Stigma and suspicion around tuberculosis interventions have been a major barrier to past interventions. Wong acknowledges that this is due to the harsh treatment and forced relocation of Inuit in the mid-20th century. “It really is a big issue. Individuals worry about ‘What will happen to me when I am diagnosed with TB? Will I be taken away from the community?’” He is hopeful that modern approaches that engage local community members will be the solution but appreciates that “for community members who are still afraid of TB, they may not actually be very clear about the current situation with TB diagnosis and TB treatment.”

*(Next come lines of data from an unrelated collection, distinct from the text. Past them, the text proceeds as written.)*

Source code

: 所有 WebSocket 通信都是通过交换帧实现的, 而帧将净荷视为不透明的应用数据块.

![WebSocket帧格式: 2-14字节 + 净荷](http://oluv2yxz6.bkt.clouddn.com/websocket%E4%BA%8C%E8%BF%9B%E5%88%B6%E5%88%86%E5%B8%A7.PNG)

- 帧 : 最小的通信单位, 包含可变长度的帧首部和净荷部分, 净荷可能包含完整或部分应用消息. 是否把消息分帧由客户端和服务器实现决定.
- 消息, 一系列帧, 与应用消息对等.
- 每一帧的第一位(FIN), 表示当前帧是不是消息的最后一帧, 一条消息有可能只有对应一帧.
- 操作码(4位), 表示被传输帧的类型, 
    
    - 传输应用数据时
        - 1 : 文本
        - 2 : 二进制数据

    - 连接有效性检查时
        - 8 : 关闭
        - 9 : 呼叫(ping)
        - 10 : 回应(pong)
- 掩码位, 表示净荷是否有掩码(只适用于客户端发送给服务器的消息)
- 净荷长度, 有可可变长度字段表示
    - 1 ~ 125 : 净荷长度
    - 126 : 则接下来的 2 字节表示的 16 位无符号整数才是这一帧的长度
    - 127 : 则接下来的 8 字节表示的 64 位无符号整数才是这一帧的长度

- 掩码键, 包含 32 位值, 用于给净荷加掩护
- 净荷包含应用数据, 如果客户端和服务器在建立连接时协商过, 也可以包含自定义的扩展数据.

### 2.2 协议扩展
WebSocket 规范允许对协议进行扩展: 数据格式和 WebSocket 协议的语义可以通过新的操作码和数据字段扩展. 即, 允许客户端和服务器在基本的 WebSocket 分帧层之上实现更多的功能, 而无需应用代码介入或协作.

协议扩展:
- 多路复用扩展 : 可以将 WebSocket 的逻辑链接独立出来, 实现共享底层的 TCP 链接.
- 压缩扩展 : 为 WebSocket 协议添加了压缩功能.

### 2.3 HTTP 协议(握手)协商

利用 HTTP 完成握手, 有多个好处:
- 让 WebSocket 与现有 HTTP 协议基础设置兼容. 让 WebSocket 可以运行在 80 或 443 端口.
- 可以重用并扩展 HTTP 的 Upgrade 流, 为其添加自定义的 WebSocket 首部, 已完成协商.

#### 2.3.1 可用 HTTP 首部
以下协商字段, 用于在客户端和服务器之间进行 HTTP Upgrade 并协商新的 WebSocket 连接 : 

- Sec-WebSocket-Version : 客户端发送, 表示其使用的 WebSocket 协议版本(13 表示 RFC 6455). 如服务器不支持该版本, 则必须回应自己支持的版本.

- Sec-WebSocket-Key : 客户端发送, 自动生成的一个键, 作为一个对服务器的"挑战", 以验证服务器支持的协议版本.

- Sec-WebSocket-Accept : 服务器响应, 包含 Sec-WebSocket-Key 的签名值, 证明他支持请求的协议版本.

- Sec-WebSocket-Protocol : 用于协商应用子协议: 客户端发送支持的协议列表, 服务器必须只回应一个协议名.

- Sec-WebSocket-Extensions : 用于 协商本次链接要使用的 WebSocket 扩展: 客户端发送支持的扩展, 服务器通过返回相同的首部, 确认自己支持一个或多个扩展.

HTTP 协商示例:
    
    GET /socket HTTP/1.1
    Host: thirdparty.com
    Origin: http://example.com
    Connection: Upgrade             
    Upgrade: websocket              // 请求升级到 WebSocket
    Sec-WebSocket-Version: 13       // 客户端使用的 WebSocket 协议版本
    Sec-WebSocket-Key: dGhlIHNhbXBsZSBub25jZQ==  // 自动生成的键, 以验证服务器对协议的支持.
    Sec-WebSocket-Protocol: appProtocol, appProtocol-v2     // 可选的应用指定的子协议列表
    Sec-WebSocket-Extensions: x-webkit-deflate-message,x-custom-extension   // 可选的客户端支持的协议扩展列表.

Furthermore, there is consensus that the allocation of $27.5 million over five years, which Van Dyk calls “an initial contribution,” may need to be revisited in the future. Doody and Wong both agree that it’s too early to determine the need for additional funding, leaving the door open for future consideration of additional funding.
Though regions will be using the initial TB funding in part to address social determinants of health in their communities, broader funding strategies and frameworks are needed on a national level to address these issues. At present, there is uncertainty on where this necessary additional funding will come from.
Wong highlights inadequate housing, poverty and food insecurity as major barriers to tuberculosis eradication. Though he emphasizes the federal government’s announcement of $640 million dollars cumulatively over the past two budget cycles to address inadequate housing in Inuit Nunangat, he understands that government may play a role in ensuring funding to address other social determinants in the future. “We would advocate and work with our Indigenous partners to bring issues such as food insecurity to the table, or with a poverty reduction strategy.”
Van Dyk explains that in addition to the funding and framework for tuberculosis, there is a framework to be released in the coming months to complement the already announced funding for Inuit housing. She also notes that ITK is working with government to determine a strategy for food insecurity in Inuit Nunangat.
“It is imperative for [government] to support Inuit communities in their efforts to eliminate TB in Inuit Nunangat and also in addressing other factors that contribute to the spread of the disease, including inadequate housing, food insecurity, and poverty,” says Wong. “When you have efforts being led by the Inuit peoples, by the communities themselves, that is the secret to success.”